A burst of energy and culture tumbles onto stage, in two stories of comedy and tragedy from Japanese theatre group Busu Theatre. They present a modern adaptation of Busu and The Damask Drum, a two-part work by Yukio Mishima. Where Busu asks us to leave behind any maturity we may have, The Damask Drum is similarly irreverent, but tells a ghost story of an old gardener.
First comes Busu, a comic farce, which sees two ridiculous friends shamefully left to attend an expensive antique shop. They are warned not to open "Busu", a black box which is left centre stage, otherwise death will be upon them.
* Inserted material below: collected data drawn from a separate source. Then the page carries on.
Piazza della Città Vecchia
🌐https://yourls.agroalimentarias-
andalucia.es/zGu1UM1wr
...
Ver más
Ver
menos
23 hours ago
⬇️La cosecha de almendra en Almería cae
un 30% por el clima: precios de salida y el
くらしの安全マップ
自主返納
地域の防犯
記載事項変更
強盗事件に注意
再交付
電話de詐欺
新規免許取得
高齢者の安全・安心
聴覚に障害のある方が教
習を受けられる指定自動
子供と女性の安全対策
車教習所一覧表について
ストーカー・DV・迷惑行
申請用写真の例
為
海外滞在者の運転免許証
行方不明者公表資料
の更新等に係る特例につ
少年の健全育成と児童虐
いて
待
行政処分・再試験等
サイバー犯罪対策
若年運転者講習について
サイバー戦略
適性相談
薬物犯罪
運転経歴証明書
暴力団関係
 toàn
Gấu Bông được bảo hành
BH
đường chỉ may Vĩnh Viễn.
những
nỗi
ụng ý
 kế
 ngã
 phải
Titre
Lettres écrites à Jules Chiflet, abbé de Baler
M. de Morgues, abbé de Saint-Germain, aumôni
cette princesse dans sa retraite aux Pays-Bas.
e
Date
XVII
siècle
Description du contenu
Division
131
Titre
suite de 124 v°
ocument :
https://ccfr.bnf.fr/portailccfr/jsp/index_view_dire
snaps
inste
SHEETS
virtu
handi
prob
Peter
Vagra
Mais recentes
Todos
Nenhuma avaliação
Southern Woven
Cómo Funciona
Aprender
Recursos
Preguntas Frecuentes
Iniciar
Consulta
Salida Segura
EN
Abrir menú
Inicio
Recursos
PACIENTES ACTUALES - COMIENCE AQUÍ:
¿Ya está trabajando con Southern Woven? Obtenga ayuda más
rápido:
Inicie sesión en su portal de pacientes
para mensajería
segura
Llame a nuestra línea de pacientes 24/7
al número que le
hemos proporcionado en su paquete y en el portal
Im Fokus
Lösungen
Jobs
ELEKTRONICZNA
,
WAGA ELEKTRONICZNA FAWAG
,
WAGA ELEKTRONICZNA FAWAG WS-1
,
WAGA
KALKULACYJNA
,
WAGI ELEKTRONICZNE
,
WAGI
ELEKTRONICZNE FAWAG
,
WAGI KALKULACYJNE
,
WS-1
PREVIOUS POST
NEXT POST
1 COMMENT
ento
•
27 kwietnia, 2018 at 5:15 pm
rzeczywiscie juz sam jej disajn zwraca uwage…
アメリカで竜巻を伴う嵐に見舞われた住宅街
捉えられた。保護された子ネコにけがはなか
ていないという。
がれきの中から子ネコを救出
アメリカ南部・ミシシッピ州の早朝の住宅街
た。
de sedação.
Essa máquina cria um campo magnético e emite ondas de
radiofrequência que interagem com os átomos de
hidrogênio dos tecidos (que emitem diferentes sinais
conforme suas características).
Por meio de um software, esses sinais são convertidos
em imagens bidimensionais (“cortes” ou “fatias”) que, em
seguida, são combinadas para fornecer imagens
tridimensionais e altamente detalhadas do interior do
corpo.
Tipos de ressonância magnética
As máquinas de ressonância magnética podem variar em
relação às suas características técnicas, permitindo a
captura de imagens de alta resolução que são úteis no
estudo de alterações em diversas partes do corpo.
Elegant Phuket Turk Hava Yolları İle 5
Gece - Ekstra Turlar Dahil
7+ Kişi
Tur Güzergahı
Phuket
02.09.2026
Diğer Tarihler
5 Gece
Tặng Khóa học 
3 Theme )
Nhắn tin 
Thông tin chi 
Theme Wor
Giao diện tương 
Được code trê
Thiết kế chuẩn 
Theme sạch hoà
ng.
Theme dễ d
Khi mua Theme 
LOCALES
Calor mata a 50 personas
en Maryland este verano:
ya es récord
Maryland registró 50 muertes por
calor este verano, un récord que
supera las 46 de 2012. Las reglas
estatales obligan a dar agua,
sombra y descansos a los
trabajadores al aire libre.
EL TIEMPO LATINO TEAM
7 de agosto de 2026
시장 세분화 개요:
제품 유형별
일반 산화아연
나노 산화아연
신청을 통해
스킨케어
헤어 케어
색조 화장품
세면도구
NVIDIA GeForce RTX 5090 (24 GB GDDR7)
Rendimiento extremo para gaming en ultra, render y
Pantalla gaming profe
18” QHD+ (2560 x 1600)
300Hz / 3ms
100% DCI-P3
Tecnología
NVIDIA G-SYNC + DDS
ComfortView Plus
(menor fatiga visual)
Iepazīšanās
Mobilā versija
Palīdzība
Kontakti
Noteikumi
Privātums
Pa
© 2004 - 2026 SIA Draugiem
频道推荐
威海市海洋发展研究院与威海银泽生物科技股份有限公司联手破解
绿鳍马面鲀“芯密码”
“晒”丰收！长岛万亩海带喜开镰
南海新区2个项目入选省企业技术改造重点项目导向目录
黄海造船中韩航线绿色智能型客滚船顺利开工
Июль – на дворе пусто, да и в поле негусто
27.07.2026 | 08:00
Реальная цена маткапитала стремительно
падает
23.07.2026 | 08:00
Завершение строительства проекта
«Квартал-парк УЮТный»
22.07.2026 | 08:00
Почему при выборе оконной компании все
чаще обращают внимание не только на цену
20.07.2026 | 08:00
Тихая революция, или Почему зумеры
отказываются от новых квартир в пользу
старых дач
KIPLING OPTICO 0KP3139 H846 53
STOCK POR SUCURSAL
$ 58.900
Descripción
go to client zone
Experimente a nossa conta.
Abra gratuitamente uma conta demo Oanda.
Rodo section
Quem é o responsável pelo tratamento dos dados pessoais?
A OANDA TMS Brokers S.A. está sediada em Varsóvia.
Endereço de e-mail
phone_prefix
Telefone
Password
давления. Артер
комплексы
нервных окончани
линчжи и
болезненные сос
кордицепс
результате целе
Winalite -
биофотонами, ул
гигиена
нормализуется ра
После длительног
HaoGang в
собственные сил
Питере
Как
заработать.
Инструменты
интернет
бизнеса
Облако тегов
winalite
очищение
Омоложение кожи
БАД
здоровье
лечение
As their boss leaves, hilarity and chaos ensues – and as you can imagine, curiosity takes over.
The second play is a tragedy: the story of an elderly man and an unrequited love affair. “My love will make the damask drum thunder!” But a damask drum is a prop for dancing, it makes no sound – so when an old man sends a love letter to a beautiful young woman, he is ridiculed by receiving a damask drum in return.
With two very different plays in a short time slot, I was pleasantly surprised that nothing seemed rushed. Similarly, when I realised we were in for a pantomime-like comedy, the sheer stupidity of it all triggered an array of chuckles throughout the audience. Bright and eccentric, Busu is loud and lively, which is exactly what the story needs to engage its viewers. And although it took me longer to grasp The Damask Drum, it was every bit as entertaining; with traditional Awa dancing and live music, both stories were told very successfully.
The main issue is the language barrier. Whilst I believe I understood and enjoyed the stories, I can’t help but think there was some clarity lost through the use of untranslated and un-subtitled Japanese. The actors do speak English when expressing important phrases – enough to keep up with the action on stage – but sometimes I was left wishing I could follow more of the conversation. It's not a huge issue in the comical piece, because it is so nonsensical and simple that their movement spoke more than words, but in the story-rich The Damask Drum I would have liked a better understanding towards the end.
Overall, though, Busu and the Damask Drum is very entertaining to watch, and even if some of the plot was lost in translation I would recommend the show to those interested in exploring an unfamiliar performance style. The commitment and energy put into the show was what I can only describe as contagious; both entertaining and heartfelt, this performance is charming.